In the process, she exacted sweet revenge for her World Championship defeat last month, where she had lost to the same player.
The 22-year-old Hyderabadi won in an hour and 24 minutes at the SK Handball Stadium.
Okuhara had conquered the Hyderabadi in the World Championships final in August in Glasgow.
After the August 27 win, the Rio Olympic bronze medallist Okuhara, 22, had taken a 4-3 lead in career meetings against Sindhu.
But in this South Korean capital, Sindhu was presented a chance to avenge the Glasgow loss --and the Indian came out on top.

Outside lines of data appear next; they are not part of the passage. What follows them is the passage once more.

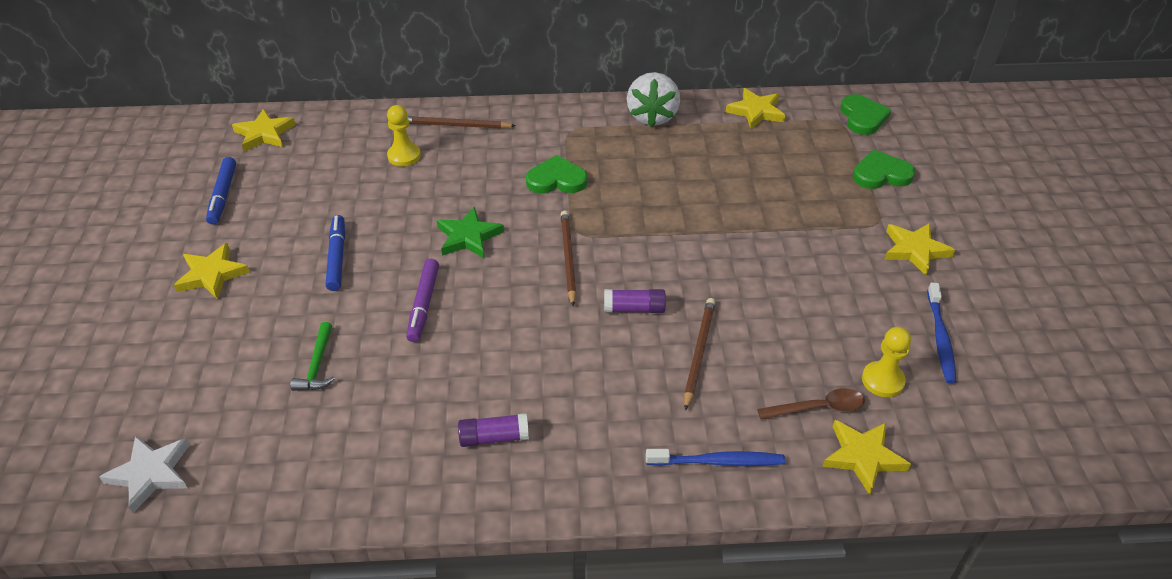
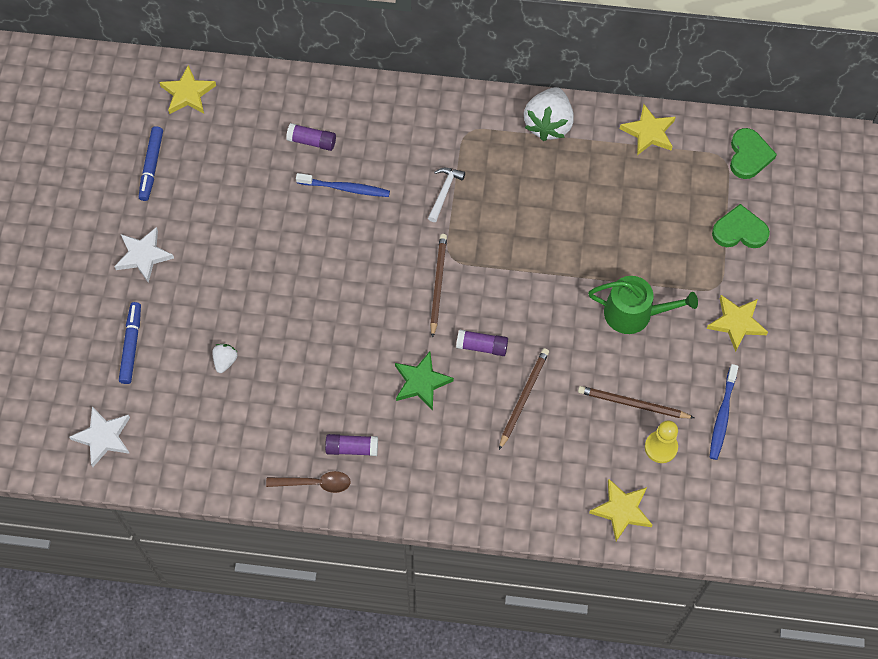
camera: 10 degrees right, 20 degrees up
(212, 274) = (143, 255): yellow star -> white star
(317, 365) = (225, 361): green hammer -> white strawberry
(337, 257) = (246, 253): blue marker -> blue marker (131, 345)
(404, 156) = (312, 141): yellow pawn -> purple glue stick
(424, 304) = (312, 315): purple marker -> none
(456, 125) = (363, 109): brown pencil -> brown pencil (632, 404)
(468, 237) = (358, 247): green star -> green star (421, 382)
(556, 179) = (444, 192): green heart -> white hammer
(718, 462) = (513, 496): blue toothbrush -> blue toothbrush (345, 188)
(799, 256) = (634, 313): none -> green watering can
(818, 408) = (602, 463): brown spoon -> brown spoon (315, 483)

Sindhu started the game brightly, holding a 5-2 lead early in the first game. Okuhara fought back and equalized at the seven-point mark, firing some delectable drop shots. Sindhu, however, held a two-point lead at the mid-game break.

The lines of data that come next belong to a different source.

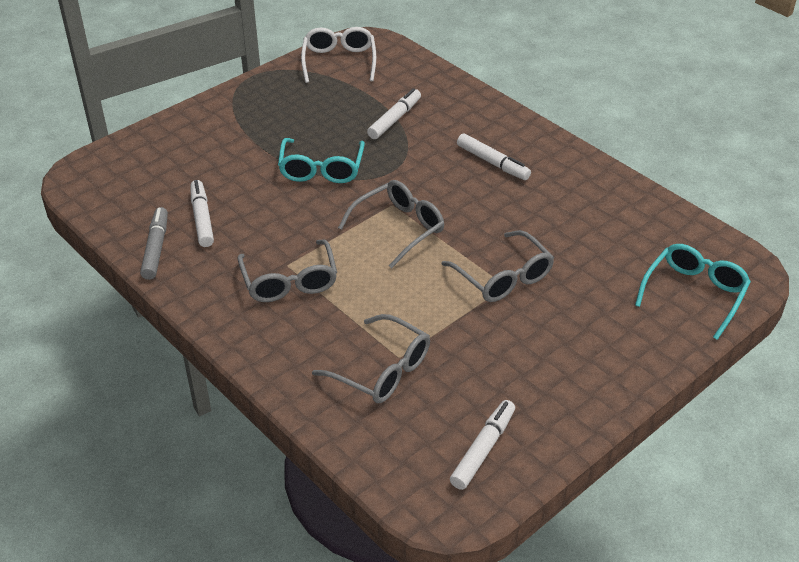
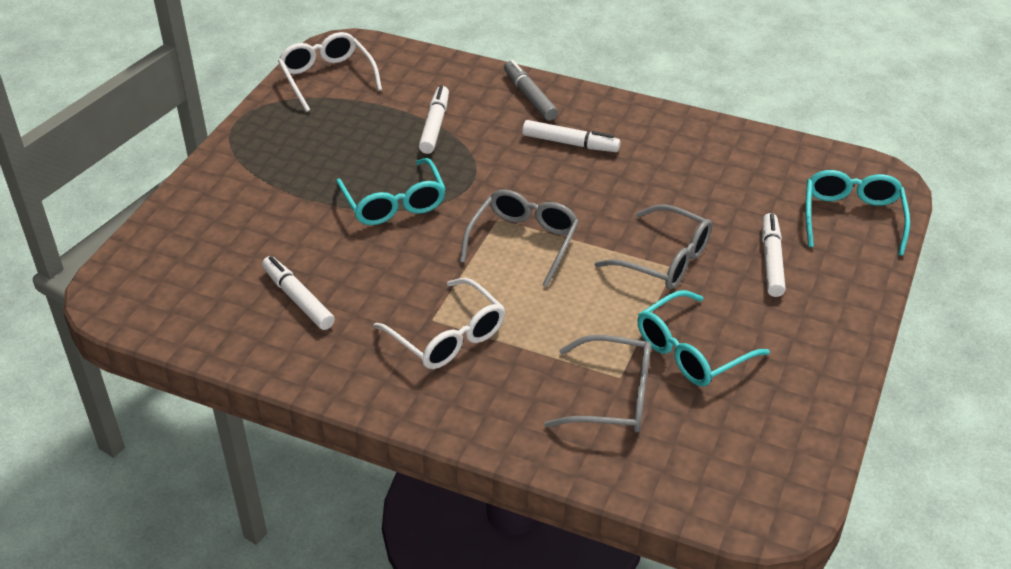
camera: 25 degrees left, 0 degrees up
(156, 248) = (269, 349): grey marker -> grey marker (530, 96)
(289, 281) = (447, 336): grey glasses -> white glasses
(472, 356) = (692, 351): none -> turquoise glasses
(483, 449) = (768, 440): white marker -> white marker (771, 261)

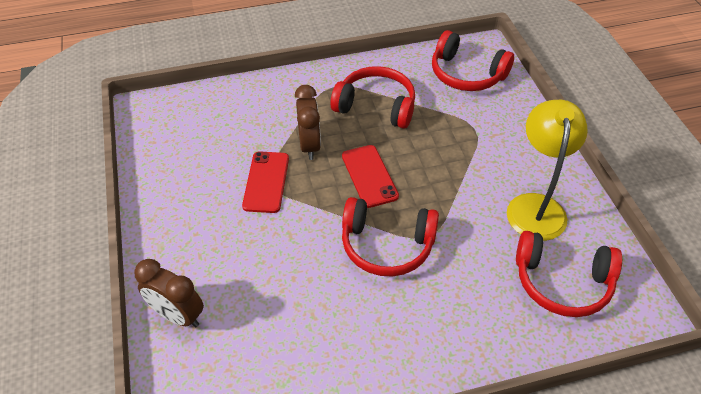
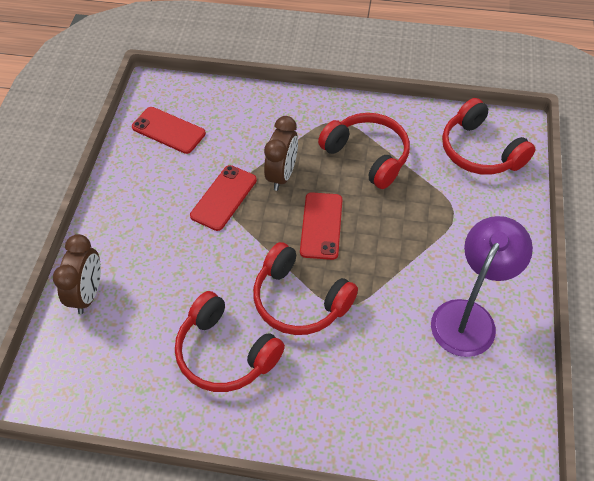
camera: 25 degrees right, 5 degrees up
(178, 315) = (88, 294): brown clock -> brown clock turned 135 degrees counterclockwise
(179, 140) = (168, 130): none -> red phone
(535, 206) = (469, 316): yellow lamp -> purple lamp
(562, 282) = (448, 403): red headphones -> red headphones (225, 353)

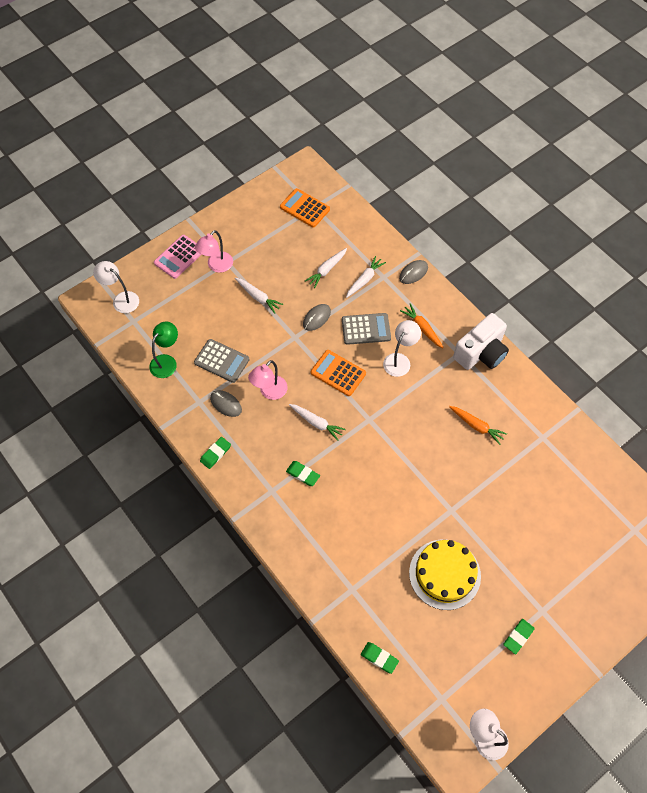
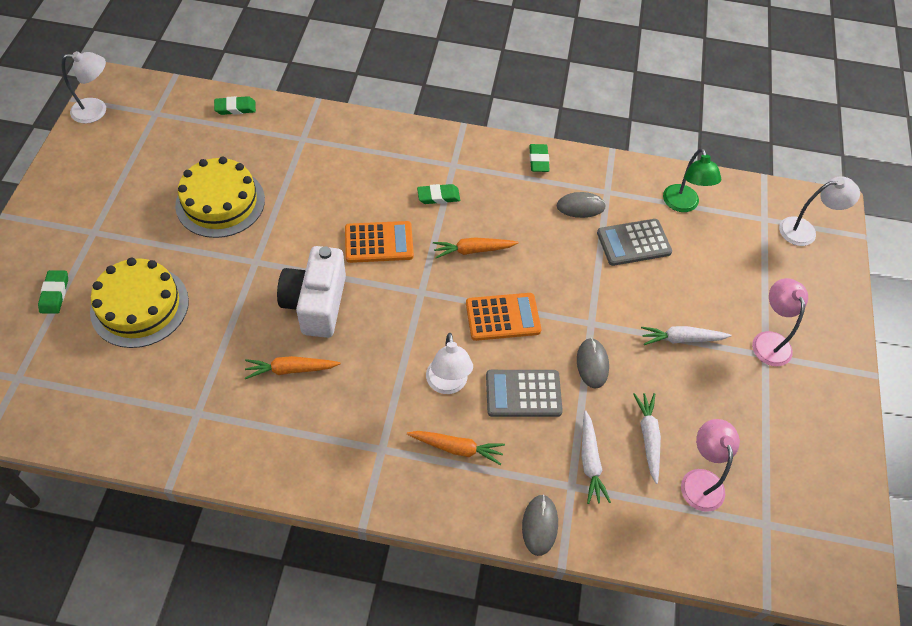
camera: 135 degrees right, 5 degrees down
(179, 257) = (818, 320): pink calculator -> none
(269, 392) = (552, 247): pink lamp -> pink lamp (700, 480)
(304, 208) = (774, 511): orange calculator -> orange calculator (379, 242)
(316, 423) = (473, 250): white carrot -> orange carrot
(366, 329) = (523, 394): grey calculator -> grey calculator turned 45 degrees clockwise
(481, 353) = (354, 471): white camera -> white camera (316, 304)
(518, 637) = (108, 196): green eraser -> green eraser (55, 294)
(540, 529) = (140, 306): none -> yellow cake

Later, Okuhara grabbed four consecutive points to take a 13-12 lead. But Sindhu ended the momentum with a crisp winner. She then matched Okuhara shots for shots and didn't allow the Japanese to dictate th e pace of the game.

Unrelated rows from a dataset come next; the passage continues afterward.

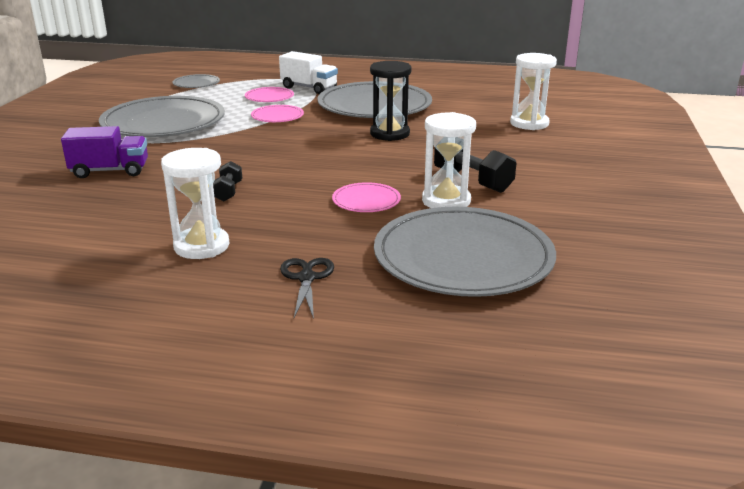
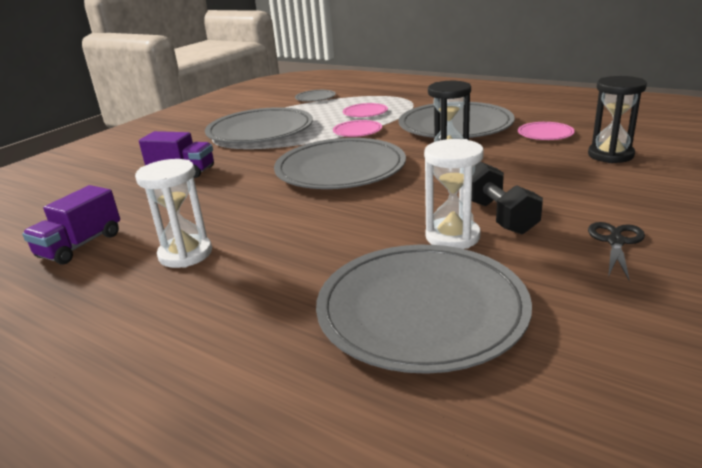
camera: 25 degrees right, 0 degrees up
(67, 254) = (80, 245): none -> purple truck
(228, 192) = (254, 201): black dumbbell -> none
(292, 154) = (340, 169): none -> grey plate
(306, 278) = (244, 306): black scissors -> black scissors (615, 241)
(309, 88) = (407, 105): white truck -> none
(366, 201) = (370, 226): pink plate -> pink plate (545, 134)
(529, 123) = (610, 155): white hourglass -> black hourglass

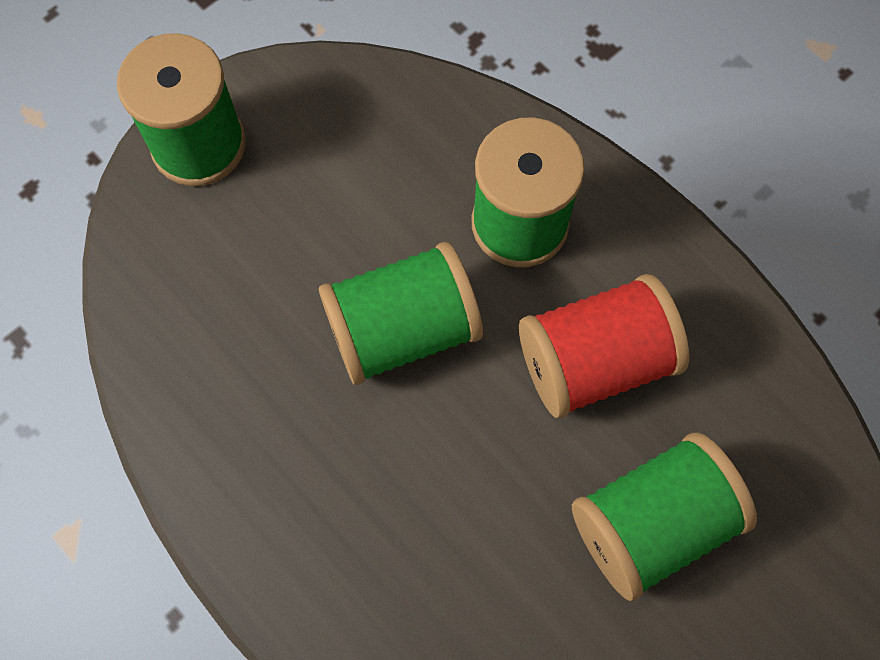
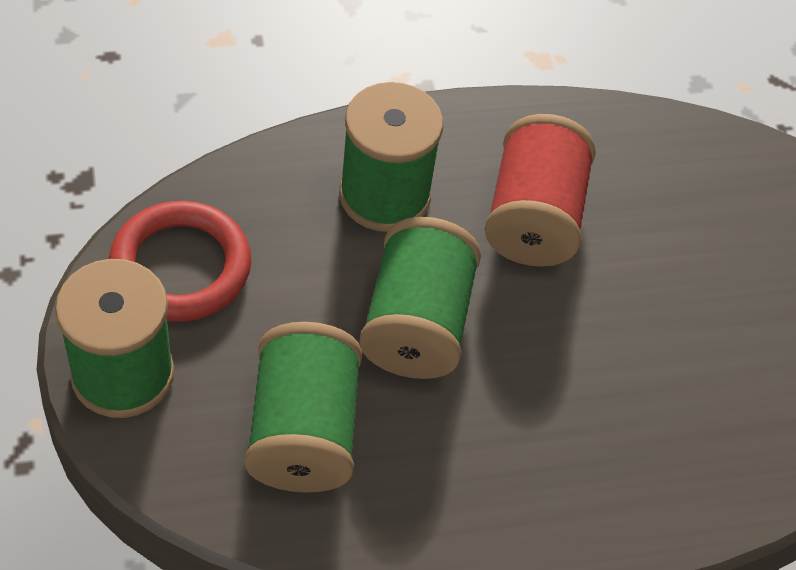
camera: 65 degrees left, 15 degrees down
(327, 118) = (180, 267): none -> red ring
(652, 523) = (681, 259): green spool -> green spool (303, 431)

Even though Okuhara tried to play long rallies, Sindhu was smart enough to not give her much space to go for aggressive strokes.
Sindhu held a 19-17 lead and it became 20-18. Okuhara managed to save two game points as she equalized 20-all. Sindhu then stamped her authority with two shots which Okuhara failed to defend as the Indian clinched the first game 22-20.
In the second game, Okuhara stepped up her game and went for the attack straightaway. She opened up an 11-6 handsome lead.
Okuhara likes to move the shuttle quicker than Sindhu and the Japanese's sharp game forced the Indian on the backfoot. Okuhara won the second game in a flash, with a scoreline of 21-11.
In the decider, Sindhu started on a strong note, holding an 8-4 lead early. She mixed aggressive smashes with cunning net-game which rattled the Japanese, who was forced to trail throughout the match.
A six-point advantage for Sindhu at the mid-game break meant Okuhara was left with a mountain to climb. Okuhara tried her best but Sindhu continued to pick points to keep the Japanse at bay.
An 18-14 lead seemed to be healthy for Sindhu but a feisty Okuhara didn't allow the Indian to roll to the title. Okuhara then managed to save two match points. But eventually Sindhu remained calm and composed to seal a 21-18 win to bag the title.